What does this mean for you as an investor?
The situation is currently evolving. We know that political leaders from the West condemned Russia’s actions and vowed significant sanctions in response. Markets reacted with increased volatility, and some stocks retreated.
While no two historical events are the same, historical context is often helpful to put current events into context. The chart below illustrates the growth of a dollar invested in global equities alongside past crises. Think back to some of these events- it’s easy to remember how uncertain the future felt. Putting current events into this context helps us take the long view. The chart shows that markets rewarded disciplined investors for their grit. This chart is a good reminder of what it means when you invest for the long term, and the fortitude being demanded of us today.
- It is rarely advisable to mix emotions and investing.
History shows us that a critical ingredient of long-term investing success is having discipline in good times and in difficult periods. Markets have rewarded investors willing to tune out the noise and stick to their plan. So, we advise you to stick with yours.
- Your systematic investing approach already adjusts to new information in real-time.
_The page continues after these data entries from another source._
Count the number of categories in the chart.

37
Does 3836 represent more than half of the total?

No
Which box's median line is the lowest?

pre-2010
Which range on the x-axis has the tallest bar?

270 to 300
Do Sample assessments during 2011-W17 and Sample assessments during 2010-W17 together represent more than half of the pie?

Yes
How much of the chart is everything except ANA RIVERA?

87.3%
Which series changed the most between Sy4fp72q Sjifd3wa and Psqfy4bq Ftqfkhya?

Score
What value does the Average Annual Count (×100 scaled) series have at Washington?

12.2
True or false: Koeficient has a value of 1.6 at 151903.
Investors in global equity portfolios inevitably face periods of geopolitical tensions. Sometimes these events lead to restrictions, sanctions, and other types of market disruptions. We cannot predict when these events will occur or exactly what form they will take. However, we can plan for them. We do this for you by managing your diversified portfolios and building flexibility into our investing process.
- Staying invested is the winner’s game.
In good times and in bad. A recent report by Morningstar investigated how successful investors are when trying to time markets. Ultimately, the report concluded, “The failure of tactical asset allocation funds suggests investors should not only stay away from funds that follow tactical strategies, but they should also avoid making short-term shifts between asset classes in their own portfolios.” Why? Missing out on a couple of the best-performing days wipes out your returns. And, to time correctly, you must be right twice – both when to get out and when to get back in.*
- Diversification is the only free lunch.
This quote attributed to Harry Markowitz as essential now as ever. We believe that the most effective way to mitigate the risk of unexpected events is through broad, global diversification and a flexible investment process. This philosophy allows you to ride the wave through any crisis, such as natural disasters, social unrest, and pandemics, limiting risky overexposure to any particular sector or market.
- Take the long view.
We don’t believe that this time it’s different, but instead the apocalypse du jour. You can be confident in your approach, your plan, and your team. We are here for you.